■ DESCRIPTION OF THE TASK ■
Please give back, exactly as written, only the line containing "- 采用DGPP损失和动态深度掩码锐化边缘。" and every line after it until the data below ends.

ENTRIES SUPPLIED Start Marker

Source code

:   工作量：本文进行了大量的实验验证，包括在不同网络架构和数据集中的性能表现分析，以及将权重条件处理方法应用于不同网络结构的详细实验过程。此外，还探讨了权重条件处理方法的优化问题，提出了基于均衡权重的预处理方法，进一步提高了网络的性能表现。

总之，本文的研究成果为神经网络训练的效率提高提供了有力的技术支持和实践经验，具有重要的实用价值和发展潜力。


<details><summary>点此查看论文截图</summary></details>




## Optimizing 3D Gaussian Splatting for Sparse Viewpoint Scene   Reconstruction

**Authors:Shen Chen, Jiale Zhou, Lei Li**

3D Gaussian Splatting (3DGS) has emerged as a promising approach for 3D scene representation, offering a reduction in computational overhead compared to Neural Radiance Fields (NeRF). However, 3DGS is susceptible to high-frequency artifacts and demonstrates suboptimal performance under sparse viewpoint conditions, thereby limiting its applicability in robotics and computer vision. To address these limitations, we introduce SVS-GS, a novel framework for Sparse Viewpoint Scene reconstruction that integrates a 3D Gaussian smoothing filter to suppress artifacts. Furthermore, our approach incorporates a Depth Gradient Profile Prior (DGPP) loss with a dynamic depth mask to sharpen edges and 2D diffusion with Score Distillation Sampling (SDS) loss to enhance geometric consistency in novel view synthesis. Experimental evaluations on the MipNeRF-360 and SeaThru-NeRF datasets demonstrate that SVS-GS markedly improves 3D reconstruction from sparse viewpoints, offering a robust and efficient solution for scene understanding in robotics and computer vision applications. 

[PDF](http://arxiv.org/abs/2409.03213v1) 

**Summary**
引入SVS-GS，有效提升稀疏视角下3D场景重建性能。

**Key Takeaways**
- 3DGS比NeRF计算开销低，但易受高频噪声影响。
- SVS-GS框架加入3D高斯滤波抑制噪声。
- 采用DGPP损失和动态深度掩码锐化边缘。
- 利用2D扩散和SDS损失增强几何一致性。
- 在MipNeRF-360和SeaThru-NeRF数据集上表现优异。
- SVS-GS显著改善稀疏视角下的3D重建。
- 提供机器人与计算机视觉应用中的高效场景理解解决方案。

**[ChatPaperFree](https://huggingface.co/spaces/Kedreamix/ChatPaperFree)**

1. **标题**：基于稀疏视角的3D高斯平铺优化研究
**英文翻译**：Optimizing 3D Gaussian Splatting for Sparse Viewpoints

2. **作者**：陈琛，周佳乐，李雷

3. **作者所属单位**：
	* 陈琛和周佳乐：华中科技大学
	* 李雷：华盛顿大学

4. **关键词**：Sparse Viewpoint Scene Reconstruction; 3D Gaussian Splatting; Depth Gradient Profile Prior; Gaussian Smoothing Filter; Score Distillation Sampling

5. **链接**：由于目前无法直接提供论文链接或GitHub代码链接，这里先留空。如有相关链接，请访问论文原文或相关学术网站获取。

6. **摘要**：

ENTRIES SUPPLIED End Marker

■ REPLY TO THE EXERCISE ■
- 采用DGPP损失和动态深度掩码锐化边缘。
- 利用2D扩散和SDS损失增强几何一致性。
- 在MipNeRF-360和SeaThru-NeRF数据集上表现优异。
- SVS-GS显著改善稀疏视角下的3D重建。
- 提供机器人与计算机视觉应用中的高效场景理解解决方案。

**[ChatPaperFree](https://huggingface.co/spaces/Kedreamix/ChatPaperFree)**

1. **标题**：基于稀疏视角的3D高斯平铺优化研究
**英文翻译**：Optimizing 3D Gaussian Splatting for Sparse Viewpoints

2. **作者**：陈琛，周佳乐，李雷

3. **作者所属单位**：
	* 陈琛和周佳乐：华中科技大学
	* 李雷：华盛顿大学

4. **关键词**：Sparse Viewpoint Scene Reconstruction; 3D Gaussian Splatting; Depth Gradient Profile Prior; Gaussian Smoothing Filter; Score Distillation Sampling

5. **链接**：由于目前无法直接提供论文链接或GitHub代码链接，这里先留空。如有相关链接，请访问论文原文或相关学术网站获取。

6. **摘要**：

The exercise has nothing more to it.